With the launch of Ax-1, Stibbe became the second Israeli citizen to fly in space. He will conduct experiments and educational outreach programs while on the space station, and carries with him fragments from Ilan Ramon’s diary that survived the searing heat of re-entry after the fatal breakup of the shuttle Columbia over Texas in 2003.

The undocking and landing of the Ax-1 mission was tentatively scheduled for April 18, but a Russian spacewalk is planned the same day, meaning the Axiom flight is likely to be extended by a day.

The Dragon spacecraft will splash down under parachutes off the coast of Florida.

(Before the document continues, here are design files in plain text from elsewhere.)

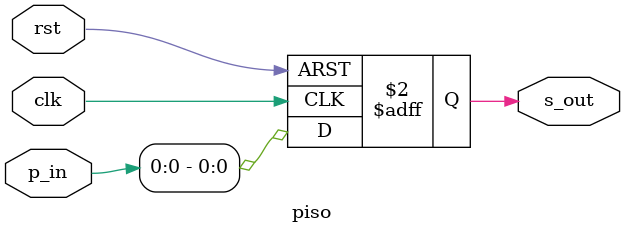
<source format=v>
module piso(
 input clk,
 input rst,
 input [3:0]p_in,
 output reg s_out);
always @(posedge clk or posedge rst)begin
if(rst)
     s_out<=1'b0;
else
      s_out<=p_in;
end
endmodule

</source>
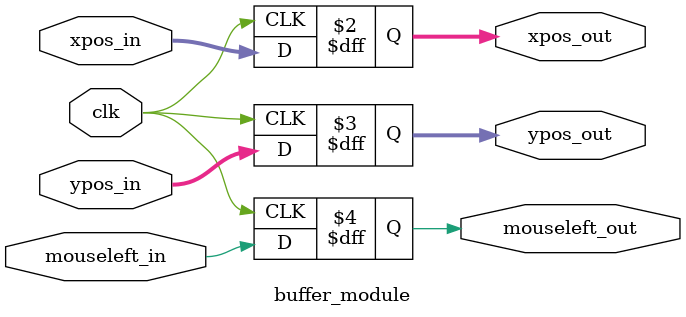
<source format=v>
`timescale 1ns / 1ps


module buffer_module(
    input wire clk,
    input wire [11:0] xpos_in,
    input wire [11:0] ypos_in,
    input wire mouseleft_in,
    
    output reg [11:0] xpos_out,
    output reg [11:0] ypos_out,
    output reg mouseleft_out
    );
    
    
always @(posedge clk)
    begin
        xpos_out <= xpos_in;
        ypos_out <= ypos_in;   
        mouseleft_out <= mouseleft_in;  
    end   
    
endmodule


</source>
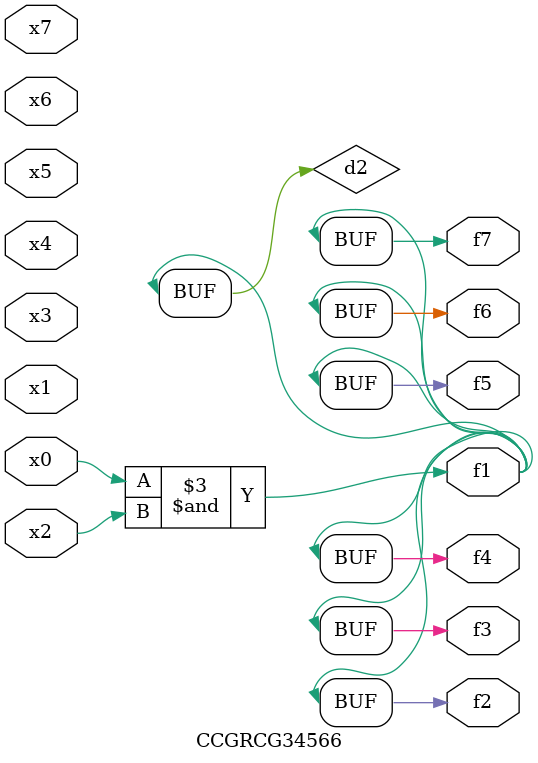
<source format=v>
module CCGRCG34566(
	input x0, x1, x2, x3, x4, x5, x6, x7,
	output f1, f2, f3, f4, f5, f6, f7
);

	wire d1, d2;

	nor (d1, x3, x6);
	and (d2, x0, x2);
	assign f1 = d2;
	assign f2 = d2;
	assign f3 = d2;
	assign f4 = d2;
	assign f5 = d2;
	assign f6 = d2;
	assign f7 = d2;
endmodule

</source>
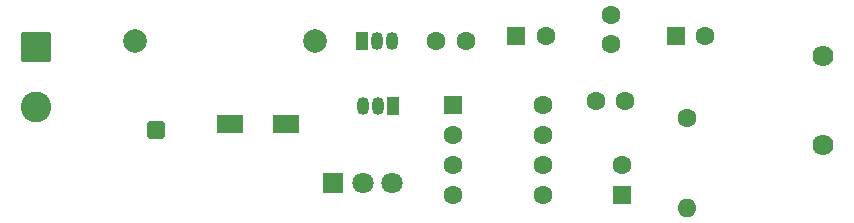
<source format=gbr>
%TF.GenerationSoftware,KiCad,Pcbnew,9.0.1*%
%TF.CreationDate,2025-08-10T20:13:13+01:00*%
%TF.ProjectId,fm-radio,666d2d72-6164-4696-9f2e-6b696361645f,rev?*%
%TF.SameCoordinates,Original*%
%TF.FileFunction,Soldermask,Top*%
%TF.FilePolarity,Negative*%
%FSLAX46Y46*%
G04 Gerber Fmt 4.6, Leading zero omitted, Abs format (unit mm)*
G04 Created by KiCad (PCBNEW 9.0.1) date 2025-08-10 20:13:13*
%MOMM*%
%LPD*%
G01*
G04 APERTURE LIST*
G04 Aperture macros list*
%AMRoundRect*
0 Rectangle with rounded corners*
0 $1 Rounding radius*
0 $2 $3 $4 $5 $6 $7 $8 $9 X,Y pos of 4 corners*
0 Add a 4 corners polygon primitive as box body*
4,1,4,$2,$3,$4,$5,$6,$7,$8,$9,$2,$3,0*
0 Add four circle primitives for the rounded corners*
1,1,$1+$1,$2,$3*
1,1,$1+$1,$4,$5*
1,1,$1+$1,$6,$7*
1,1,$1+$1,$8,$9*
0 Add four rect primitives between the rounded corners*
20,1,$1+$1,$2,$3,$4,$5,0*
20,1,$1+$1,$4,$5,$6,$7,0*
20,1,$1+$1,$6,$7,$8,$9,0*
20,1,$1+$1,$8,$9,$2,$3,0*%
G04 Aperture macros list end*
%ADD10R,1.800000X1.800000*%
%ADD11C,1.800000*%
%ADD12R,2.300000X1.600000*%
%ADD13C,1.779000*%
%ADD14RoundRect,0.250000X-0.550000X-0.550000X0.550000X-0.550000X0.550000X0.550000X-0.550000X0.550000X0*%
%ADD15C,1.600000*%
%ADD16C,2.000000*%
%ADD17RoundRect,0.250000X-1.050000X1.050000X-1.050000X-1.050000X1.050000X-1.050000X1.050000X1.050000X0*%
%ADD18C,2.600000*%
%ADD19O,1.600000X1.600000*%
%ADD20R,1.050000X1.500000*%
%ADD21O,1.050000X1.500000*%
%ADD22R,1.600000X1.600000*%
%ADD23RoundRect,0.246063X0.503937X0.503937X-0.503937X0.503937X-0.503937X-0.503937X0.503937X-0.503937X0*%
G04 APERTURE END LIST*
D10*
%TO.C,RV1*%
X89000000Y-73500000D03*
D11*
X91500000Y-73500000D03*
X94000000Y-73500000D03*
%TD*%
D12*
%TO.C,C3*%
X80300000Y-68500000D03*
X85000000Y-68500000D03*
%TD*%
D13*
%TO.C,LS1*%
X130500000Y-62700000D03*
X130500000Y-70300000D03*
%TD*%
D14*
%TO.C,U1*%
X99195000Y-66880000D03*
D15*
X99195000Y-69420000D03*
X99195000Y-71960000D03*
X99195000Y-74500000D03*
X106815000Y-74500000D03*
X106815000Y-71960000D03*
X106815000Y-69420000D03*
X106815000Y-66880000D03*
%TD*%
D16*
%TO.C,L1*%
X72260000Y-61500000D03*
X87500000Y-61500000D03*
%TD*%
D17*
%TO.C,J1*%
X63827500Y-62000000D03*
D18*
X63827500Y-67080000D03*
%TD*%
D15*
%TO.C,R2*%
X119000000Y-68000000D03*
D19*
X119000000Y-75620000D03*
%TD*%
D20*
%TO.C,Q2*%
X94040000Y-67000000D03*
D21*
X92770000Y-67000000D03*
X91500000Y-67000000D03*
%TD*%
D20*
%TO.C,Q1*%
X91460000Y-61500000D03*
D21*
X92730000Y-61500000D03*
X94000000Y-61500000D03*
%TD*%
D15*
%TO.C,C7*%
X112500000Y-59250000D03*
X112500000Y-61750000D03*
%TD*%
%TO.C,C6*%
X100250000Y-61500000D03*
X97750000Y-61500000D03*
%TD*%
D22*
%TO.C,C5*%
X113500000Y-74500000D03*
D15*
X113500000Y-72000000D03*
%TD*%
D22*
%TO.C,C4*%
X104500000Y-61000000D03*
D15*
X107000000Y-61000000D03*
%TD*%
D22*
%TO.C,C2*%
X118000000Y-61000000D03*
D15*
X120500000Y-61000000D03*
%TD*%
%TO.C,C1*%
X111250000Y-66500000D03*
X113750000Y-66500000D03*
%TD*%
D23*
%TO.C,AE1*%
X74000000Y-69000000D03*
%TD*%
M02*

</source>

SpaceX will then launch the next long-duration crew to the space station no earlier than April 21 on the company’s brand new Crew Dragon Freedom spacecraft. That mission, called Crew-4 and under contract to NASA, will ferry three U.S. astronauts and an Italian-born European Space Agency astronaut to the space station for a mission set to last nearly five months.

SpaceX’s Crew Dragon Endurance spacecraft will then depart the station in late April to bring home the astronauts on the Crew-3 mission, who have lived and worked on the outpost since November.

Following the Dragon arrivals and departures this month, NASA will turn its attention toward an unpiloted test flight of Boeing’s Starliner crew capsule tentatively set for liftoff from Cape Canaveral on May 20 aboard a United Launch Alliance Atlas 5 rocket.

The Starliner spacecraft is flying on its second orbital test flight after software problems cut short a demonstration mission in 2019. Engineers discovered faulty valves on the Starliner service module just before it was supposed to launch last August, forcing another nine-month launch delay to troubleshoot the valve problem and replace the suspect service module with a new one.

NASA wants the Starliner spacecraft certified to carry astronauts as soon as possible. When the Starliner is operational, there will be two U.S. spaceships simultaneously capable of ferrying crews to and from low Earth orbit for the first time in history.